> [Goal of the exercise] For this exercise, return only the lines in the records below from the one holding "Table 3. The" through the one holding "TABLE 5 | Correlation", including both, exactly as they appear and without pictures.

> [Data listing]
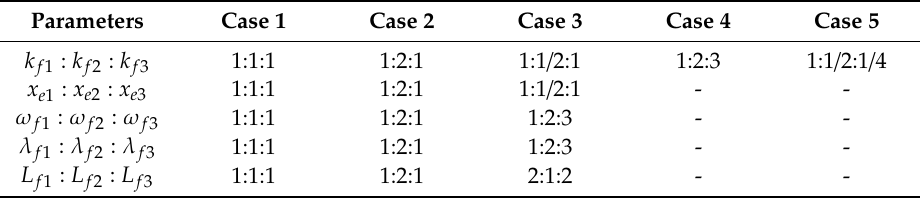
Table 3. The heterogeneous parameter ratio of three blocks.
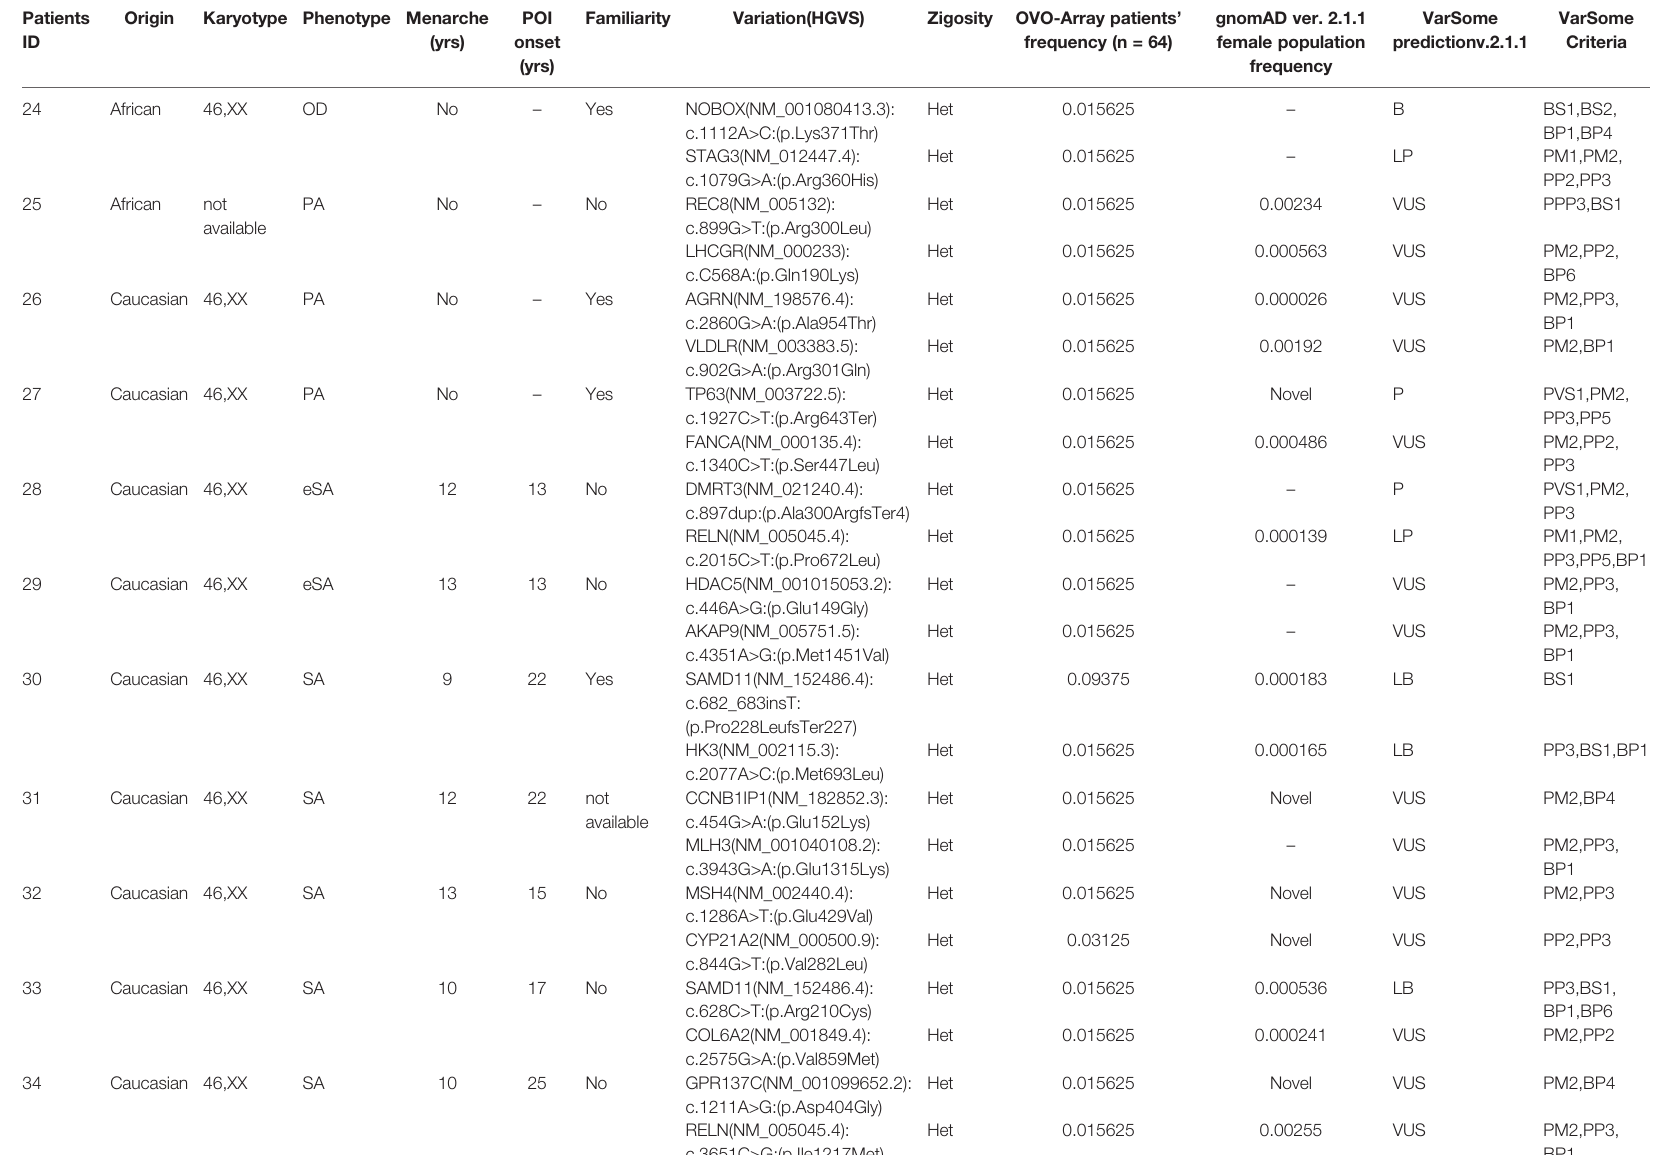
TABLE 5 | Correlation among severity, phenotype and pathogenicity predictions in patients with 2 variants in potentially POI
==
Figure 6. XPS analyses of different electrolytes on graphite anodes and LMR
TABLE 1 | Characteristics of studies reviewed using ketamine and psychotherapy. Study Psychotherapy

> [Response to this exercise]
Table 3. The heterogeneous parameter ratio of three blocks.
TABLE 5 | Correlation among severity, phenotype and pathogenicity predictions in patients with 2 variants in potentially POI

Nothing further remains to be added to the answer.